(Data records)
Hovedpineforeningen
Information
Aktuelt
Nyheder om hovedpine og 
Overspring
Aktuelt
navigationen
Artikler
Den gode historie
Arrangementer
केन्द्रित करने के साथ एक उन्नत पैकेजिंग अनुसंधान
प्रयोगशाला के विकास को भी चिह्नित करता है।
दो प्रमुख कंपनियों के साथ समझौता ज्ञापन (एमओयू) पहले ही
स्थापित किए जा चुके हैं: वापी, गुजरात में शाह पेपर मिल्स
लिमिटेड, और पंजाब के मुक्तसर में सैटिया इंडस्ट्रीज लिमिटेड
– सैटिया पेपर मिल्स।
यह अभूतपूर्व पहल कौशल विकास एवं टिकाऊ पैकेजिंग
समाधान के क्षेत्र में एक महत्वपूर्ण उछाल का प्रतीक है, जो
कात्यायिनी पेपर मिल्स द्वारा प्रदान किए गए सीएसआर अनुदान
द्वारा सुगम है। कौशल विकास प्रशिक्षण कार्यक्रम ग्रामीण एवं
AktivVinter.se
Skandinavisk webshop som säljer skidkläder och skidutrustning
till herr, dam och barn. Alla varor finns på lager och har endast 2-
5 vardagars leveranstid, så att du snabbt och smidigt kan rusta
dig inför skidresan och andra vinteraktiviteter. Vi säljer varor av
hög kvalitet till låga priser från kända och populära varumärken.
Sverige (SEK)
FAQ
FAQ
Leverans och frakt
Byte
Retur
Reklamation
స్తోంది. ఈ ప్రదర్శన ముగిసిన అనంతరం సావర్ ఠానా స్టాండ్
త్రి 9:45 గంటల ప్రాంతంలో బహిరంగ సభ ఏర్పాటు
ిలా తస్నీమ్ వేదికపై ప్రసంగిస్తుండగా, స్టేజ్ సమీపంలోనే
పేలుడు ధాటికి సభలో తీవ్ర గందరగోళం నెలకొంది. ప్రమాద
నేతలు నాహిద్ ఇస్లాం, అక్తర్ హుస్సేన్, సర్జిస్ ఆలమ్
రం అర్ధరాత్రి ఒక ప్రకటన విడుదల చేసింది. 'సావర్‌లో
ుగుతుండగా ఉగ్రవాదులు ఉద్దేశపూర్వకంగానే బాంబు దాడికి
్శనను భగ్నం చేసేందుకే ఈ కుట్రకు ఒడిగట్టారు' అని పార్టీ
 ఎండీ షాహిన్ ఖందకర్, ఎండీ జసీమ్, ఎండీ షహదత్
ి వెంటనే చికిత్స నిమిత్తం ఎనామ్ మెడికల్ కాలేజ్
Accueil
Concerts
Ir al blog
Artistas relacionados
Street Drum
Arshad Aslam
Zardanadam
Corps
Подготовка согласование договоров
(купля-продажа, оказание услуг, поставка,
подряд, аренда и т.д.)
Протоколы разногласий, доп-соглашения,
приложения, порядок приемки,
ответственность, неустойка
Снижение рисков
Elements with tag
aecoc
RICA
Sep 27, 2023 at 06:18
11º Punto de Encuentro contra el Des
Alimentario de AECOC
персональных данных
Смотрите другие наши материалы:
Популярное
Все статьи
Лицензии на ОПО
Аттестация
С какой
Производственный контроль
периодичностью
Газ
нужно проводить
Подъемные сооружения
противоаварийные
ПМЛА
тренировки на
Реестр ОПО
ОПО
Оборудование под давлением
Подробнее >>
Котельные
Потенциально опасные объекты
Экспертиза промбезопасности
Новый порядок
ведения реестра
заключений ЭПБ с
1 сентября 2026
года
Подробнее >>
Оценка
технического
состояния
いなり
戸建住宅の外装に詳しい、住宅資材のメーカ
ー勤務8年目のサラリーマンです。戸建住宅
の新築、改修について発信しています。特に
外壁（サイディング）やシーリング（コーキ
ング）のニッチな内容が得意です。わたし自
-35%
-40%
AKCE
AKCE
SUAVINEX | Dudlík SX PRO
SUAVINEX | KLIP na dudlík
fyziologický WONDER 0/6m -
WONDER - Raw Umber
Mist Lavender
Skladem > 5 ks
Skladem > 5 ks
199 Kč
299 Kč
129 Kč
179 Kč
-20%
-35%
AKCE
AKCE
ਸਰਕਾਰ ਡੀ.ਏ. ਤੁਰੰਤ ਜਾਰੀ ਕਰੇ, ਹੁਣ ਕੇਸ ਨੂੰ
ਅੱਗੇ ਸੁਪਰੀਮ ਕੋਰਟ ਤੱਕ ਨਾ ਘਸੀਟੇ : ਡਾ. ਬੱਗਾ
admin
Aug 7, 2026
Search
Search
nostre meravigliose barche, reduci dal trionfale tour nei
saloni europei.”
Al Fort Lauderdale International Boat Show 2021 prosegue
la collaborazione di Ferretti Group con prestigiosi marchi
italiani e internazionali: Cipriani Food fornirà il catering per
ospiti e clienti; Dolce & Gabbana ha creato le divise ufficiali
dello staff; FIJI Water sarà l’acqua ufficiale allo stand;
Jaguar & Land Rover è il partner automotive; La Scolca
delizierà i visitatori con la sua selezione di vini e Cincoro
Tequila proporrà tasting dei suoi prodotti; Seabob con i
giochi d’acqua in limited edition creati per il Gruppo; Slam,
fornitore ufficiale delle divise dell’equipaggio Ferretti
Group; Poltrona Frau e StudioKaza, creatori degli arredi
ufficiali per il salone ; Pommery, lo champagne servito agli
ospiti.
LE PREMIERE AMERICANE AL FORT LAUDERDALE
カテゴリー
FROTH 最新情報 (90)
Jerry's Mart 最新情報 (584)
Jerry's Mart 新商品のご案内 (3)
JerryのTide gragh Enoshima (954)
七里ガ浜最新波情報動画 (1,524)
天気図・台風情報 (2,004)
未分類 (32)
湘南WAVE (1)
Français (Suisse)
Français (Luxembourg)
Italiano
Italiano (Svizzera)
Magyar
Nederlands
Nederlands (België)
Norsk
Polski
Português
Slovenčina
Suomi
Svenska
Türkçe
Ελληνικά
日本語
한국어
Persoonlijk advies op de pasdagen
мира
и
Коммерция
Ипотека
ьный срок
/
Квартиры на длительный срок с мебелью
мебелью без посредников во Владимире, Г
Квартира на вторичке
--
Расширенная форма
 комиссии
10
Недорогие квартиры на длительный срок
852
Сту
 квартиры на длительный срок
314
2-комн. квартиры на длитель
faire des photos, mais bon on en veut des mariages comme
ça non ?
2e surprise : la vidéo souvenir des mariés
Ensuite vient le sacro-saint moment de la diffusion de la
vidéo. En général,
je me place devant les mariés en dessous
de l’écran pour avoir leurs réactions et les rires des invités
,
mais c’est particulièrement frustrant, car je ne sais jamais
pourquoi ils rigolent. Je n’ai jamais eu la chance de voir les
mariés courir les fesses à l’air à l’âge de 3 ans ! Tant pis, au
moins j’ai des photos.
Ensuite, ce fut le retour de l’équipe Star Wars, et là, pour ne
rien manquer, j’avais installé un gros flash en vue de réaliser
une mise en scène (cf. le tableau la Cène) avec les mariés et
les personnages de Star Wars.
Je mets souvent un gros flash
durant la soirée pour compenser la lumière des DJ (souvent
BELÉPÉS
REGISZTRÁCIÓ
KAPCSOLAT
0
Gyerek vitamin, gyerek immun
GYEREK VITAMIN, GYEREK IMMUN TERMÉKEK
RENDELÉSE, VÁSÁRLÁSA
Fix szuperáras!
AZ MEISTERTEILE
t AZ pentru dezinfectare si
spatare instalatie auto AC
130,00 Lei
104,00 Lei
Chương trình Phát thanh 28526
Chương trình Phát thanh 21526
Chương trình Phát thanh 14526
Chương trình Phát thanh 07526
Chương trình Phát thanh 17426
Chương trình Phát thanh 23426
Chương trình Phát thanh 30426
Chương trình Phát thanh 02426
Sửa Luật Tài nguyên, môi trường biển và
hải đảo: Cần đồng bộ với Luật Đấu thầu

§ What the task asks
Your answer must consist of every line above, transcribed verbatim.

§ Result of the exercise
Hovedpineforeningen
Information
Aktuelt
Nyheder om hovedpine og 
Overspring
Aktuelt
navigationen
Artikler
Den gode historie
Arrangementer
केन्द्रित करने के साथ एक उन्नत पैकेजिंग अनुसंधान
प्रयोगशाला के विकास को भी चिह्नित करता है।
दो प्रमुख कंपनियों के साथ समझौता ज्ञापन (एमओयू) पहले ही
स्थापित किए जा चुके हैं: वापी, गुजरात में शाह पेपर मिल्स
लिमिटेड, और पंजाब के मुक्तसर में सैटिया इंडस्ट्रीज लिमिटेड
– सैटिया पेपर मिल्स।
यह अभूतपूर्व पहल कौशल विकास एवं टिकाऊ पैकेजिंग
समाधान के क्षेत्र में एक महत्वपूर्ण उछाल का प्रतीक है, जो
कात्यायिनी पेपर मिल्स द्वारा प्रदान किए गए सीएसआर अनुदान
द्वारा सुगम है। कौशल विकास प्रशिक्षण कार्यक्रम ग्रामीण एवं
AktivVinter.se
Skandinavisk webshop som säljer skidkläder och skidutrustning
till herr, dam och barn. Alla varor finns på lager och har endast 2-
5 vardagars leveranstid, så att du snabbt och smidigt kan rusta
dig inför skidresan och andra vinteraktiviteter. Vi säljer varor av
hög kvalitet till låga priser från kända och populära varumärken.
Sverige (SEK)
FAQ
FAQ
Leverans och frakt
Byte
Retur
Reklamation
స్తోంది. ఈ ప్రదర్శన ముగిసిన అనంతరం సావర్ ఠానా స్టాండ్
త్రి 9:45 గంటల ప్రాంతంలో బహిరంగ సభ ఏర్పాటు
ిలా తస్నీమ్ వేదికపై ప్రసంగిస్తుండగా, స్టేజ్ సమీపంలోనే
పేలుడు ధాటికి సభలో తీవ్ర గందరగోళం నెలకొంది. ప్రమాద
నేతలు నాహిద్ ఇస్లాం, అక్తర్ హుస్సేన్, సర్జిస్ ఆలమ్
రం అర్ధరాత్రి ఒక ప్రకటన విడుదల చేసింది. 'సావర్‌లో
ుగుతుండగా ఉగ్రవాదులు ఉద్దేశపూర్వకంగానే బాంబు దాడికి
్శనను భగ్నం చేసేందుకే ఈ కుట్రకు ఒడిగట్టారు' అని పార్టీ
 ఎండీ షాహిన్ ఖందకర్, ఎండీ జసీమ్, ఎండీ షహదత్
ి వెంటనే చికిత్స నిమిత్తం ఎనామ్ మెడికల్ కాలేజ్
Accueil
Concerts
Ir al blog
Artistas relacionados
Street Drum
Arshad Aslam
Zardanadam
Corps
Подготовка согласование договоров
(купля-продажа, оказание услуг, поставка,
подряд, аренда и т.д.)
Протоколы разногласий, доп-соглашения,
приложения, порядок приемки,
ответственность, неустойка
Снижение рисков
Elements with tag
aecoc
RICA
Sep 27, 2023 at 06:18
11º Punto de Encuentro contra el Des
Alimentario de AECOC
персональных данных
Смотрите другие наши материалы:
Популярное
Все статьи
Лицензии на ОПО
Аттестация
С какой
Производственный контроль
периодичностью
Газ
нужно проводить
Подъемные сооружения
противоаварийные
ПМЛА
тренировки на
Реестр ОПО
ОПО
Оборудование под давлением
Подробнее >>
Котельные
Потенциально опасные объекты
Экспертиза промбезопасности
Новый порядок
ведения реестра
заключений ЭПБ с
1 сентября 2026
года
Подробнее >>
Оценка
технического
состояния
いなり
戸建住宅の外装に詳しい、住宅資材のメーカ
ー勤務8年目のサラリーマンです。戸建住宅
の新築、改修について発信しています。特に
外壁（サイディング）やシーリング（コーキ
ング）のニッチな内容が得意です。わたし自
-35%
-40%
AKCE
AKCE
SUAVINEX | Dudlík SX PRO
SUAVINEX | KLIP na dudlík
fyziologický WONDER 0/6m -
WONDER - Raw Umber
Mist Lavender
Skladem > 5 ks
Skladem > 5 ks
199 Kč
299 Kč
129 Kč
179 Kč
-20%
-35%
AKCE
AKCE
ਸਰਕਾਰ ਡੀ.ਏ. ਤੁਰੰਤ ਜਾਰੀ ਕਰੇ, ਹੁਣ ਕੇਸ ਨੂੰ
ਅੱਗੇ ਸੁਪਰੀਮ ਕੋਰਟ ਤੱਕ ਨਾ ਘਸੀਟੇ : ਡਾ. ਬੱਗਾ
admin
Aug 7, 2026
Search
Search
nostre meravigliose barche, reduci dal trionfale tour nei
saloni europei.”
Al Fort Lauderdale International Boat Show 2021 prosegue
la collaborazione di Ferretti Group con prestigiosi marchi
italiani e internazionali: Cipriani Food fornirà il catering per
ospiti e clienti; Dolce & Gabbana ha creato le divise ufficiali
dello staff; FIJI Water sarà l’acqua ufficiale allo stand;
Jaguar & Land Rover è il partner automotive; La Scolca
delizierà i visitatori con la sua selezione di vini e Cincoro
Tequila proporrà tasting dei suoi prodotti; Seabob con i
giochi d’acqua in limited edition creati per il Gruppo; Slam,
fornitore ufficiale delle divise dell’equipaggio Ferretti
Group; Poltrona Frau e StudioKaza, creatori degli arredi
ufficiali per il salone ; Pommery, lo champagne servito agli
ospiti.
LE PREMIERE AMERICANE AL FORT LAUDERDALE
カテゴリー
FROTH 最新情報 (90)
Jerry's Mart 最新情報 (584)
Jerry's Mart 新商品のご案内 (3)
JerryのTide gragh Enoshima (954)
七里ガ浜最新波情報動画 (1,524)
天気図・台風情報 (2,004)
未分類 (32)
湘南WAVE (1)
Français (Suisse)
Français (Luxembourg)
Italiano
Italiano (Svizzera)
Magyar
Nederlands
Nederlands (België)
Norsk
Polski
Português
Slovenčina
Suomi
Svenska
Türkçe
Ελληνικά
日本語
한국어
Persoonlijk advies op de pasdagen
мира
и
Коммерция
Ипотека
ьный срок
/
Квартиры на длительный срок с мебелью
мебелью без посредников во Владимире, Г
Квартира на вторичке
--
Расширенная форма
 комиссии
10
Недорогие квартиры на длительный срок
852
Сту
 квартиры на длительный срок
314
2-комн. квартиры на длитель
faire des photos, mais bon on en veut des mariages comme
ça non ?
2e surprise : la vidéo souvenir des mariés
Ensuite vient le sacro-saint moment de la diffusion de la
vidéo. En général,
je me place devant les mariés en dessous
de l’écran pour avoir leurs réactions et les rires des invités
,
mais c’est particulièrement frustrant, car je ne sais jamais
pourquoi ils rigolent. Je n’ai jamais eu la chance de voir les
mariés courir les fesses à l’air à l’âge de 3 ans ! Tant pis, au
moins j’ai des photos.
Ensuite, ce fut le retour de l’équipe Star Wars, et là, pour ne
rien manquer, j’avais installé un gros flash en vue de réaliser
une mise en scène (cf. le tableau la Cène) avec les mariés et
les personnages de Star Wars.
Je mets souvent un gros flash
durant la soirée pour compenser la lumière des DJ (souvent
BELÉPÉS
REGISZTRÁCIÓ
KAPCSOLAT
0
Gyerek vitamin, gyerek immun
GYEREK VITAMIN, GYEREK IMMUN TERMÉKEK
RENDELÉSE, VÁSÁRLÁSA
Fix szuperáras!
AZ MEISTERTEILE
t AZ pentru dezinfectare si
spatare instalatie auto AC
130,00 Lei
104,00 Lei
Chương trình Phát thanh 28526
Chương trình Phát thanh 21526
Chương trình Phát thanh 14526
Chương trình Phát thanh 07526
Chương trình Phát thanh 17426
Chương trình Phát thanh 23426
Chương trình Phát thanh 30426
Chương trình Phát thanh 02426
Sửa Luật Tài nguyên, môi trường biển và
hải đảo: Cần đồng bộ với Luật Đấu thầu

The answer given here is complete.